Kiana Seitz, fourth year Bachelor of Commerce student, travelled to Chimborazo, Ecuador as part of Carleton University’s Alternative Spring Break program over the winter reading week.
“We were involved in many different activities with the local communities in Chimborazo,” said Kiana who has a double concentration in Marketing and International Business. “We participated in building the foundation for a greenhouse, digging 100 cm deep holes in the ground. One day, we were challenged with going to the market and buying food for a whole family with only one dollar, while speaking in Spanish. We also met a few different women’s groups selling items such as bracelets, baskets, and ponchos. ME to WE encourages community members to become entrepreneurs and use their talents to make a living, which I thought was very inspiring.”
Alternative Spring Break (ASB) is an immersive experience that connects students to domestic and international partners committed to positive social change. Students learn about social, environmental, and cultural issues impacting their host community, while supporting meaningful, community-identified projects.
“I ultimately decided to apply for ASB because I had not had a lot of opportunities to travel or volunteer since I started university, and I thought this would be the perfect chance to do both.,” said Kiana. “I was absolutely thrilled when I found out I was accepted into the program.”
Kiana’s group was hosted by ME to WE, a social enterprise that supports the WE charity, that empowers positive change in developing regions of the world, with a focus on providing access to education, water, health, food, and economic opportunity.

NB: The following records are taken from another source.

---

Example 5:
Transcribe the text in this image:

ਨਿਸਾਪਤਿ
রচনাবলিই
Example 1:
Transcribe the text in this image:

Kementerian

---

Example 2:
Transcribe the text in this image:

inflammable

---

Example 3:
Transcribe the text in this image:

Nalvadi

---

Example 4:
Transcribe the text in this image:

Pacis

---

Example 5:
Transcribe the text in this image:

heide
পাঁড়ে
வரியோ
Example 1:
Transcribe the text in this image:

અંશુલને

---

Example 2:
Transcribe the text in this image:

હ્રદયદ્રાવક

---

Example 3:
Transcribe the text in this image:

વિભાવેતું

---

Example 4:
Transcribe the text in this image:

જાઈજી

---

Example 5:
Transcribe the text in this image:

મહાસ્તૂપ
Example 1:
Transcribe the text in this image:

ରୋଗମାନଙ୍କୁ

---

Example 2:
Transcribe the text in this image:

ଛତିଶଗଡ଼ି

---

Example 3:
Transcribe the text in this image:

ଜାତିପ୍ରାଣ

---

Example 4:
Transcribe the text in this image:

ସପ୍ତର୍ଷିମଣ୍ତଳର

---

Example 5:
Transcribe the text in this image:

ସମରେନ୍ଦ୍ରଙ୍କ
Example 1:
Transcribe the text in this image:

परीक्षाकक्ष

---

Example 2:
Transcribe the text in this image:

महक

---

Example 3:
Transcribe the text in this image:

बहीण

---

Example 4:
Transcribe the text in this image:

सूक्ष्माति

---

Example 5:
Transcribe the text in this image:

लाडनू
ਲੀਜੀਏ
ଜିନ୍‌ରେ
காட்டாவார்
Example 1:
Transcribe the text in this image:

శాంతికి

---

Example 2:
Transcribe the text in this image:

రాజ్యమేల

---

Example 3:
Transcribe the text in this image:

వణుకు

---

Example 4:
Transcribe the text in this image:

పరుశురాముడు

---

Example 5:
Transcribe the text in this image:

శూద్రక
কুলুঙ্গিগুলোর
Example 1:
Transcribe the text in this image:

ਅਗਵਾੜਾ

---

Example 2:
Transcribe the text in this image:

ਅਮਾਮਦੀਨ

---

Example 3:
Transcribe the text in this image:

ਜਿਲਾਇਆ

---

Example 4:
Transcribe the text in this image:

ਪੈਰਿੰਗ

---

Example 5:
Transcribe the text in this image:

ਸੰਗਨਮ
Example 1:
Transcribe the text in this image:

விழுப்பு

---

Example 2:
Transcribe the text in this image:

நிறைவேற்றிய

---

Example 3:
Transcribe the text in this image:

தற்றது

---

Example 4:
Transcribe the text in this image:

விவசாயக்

Following graduation, Kiana hopes to launch her career in fashion management. Chimborazo’s environmentally friendly lifestyle has inspired her to think twice about where she shops and where she would work.
“This experience has taught me that no matter what is handed to you in life, you have to make the best of it and thrive in your own ways.” Kiana shared. “Seeing how the community members make their clothes and live a sustainable life was really impactful to me. It’s also allowed me to be more cognizant of where I’m buying goods from, and supporting brands that are paying fair wages and treating employees well.
“I’ve always wanted to pursue a career in fashion in an international context, partly because I don’t like supporting fast fashion. If you’re buying a shirt that costs only five dollars, why is it so cheap? The experience was very eye opening for me, and I would definitely encourage other Sprott students to participate in ASB if the opportunity arises.”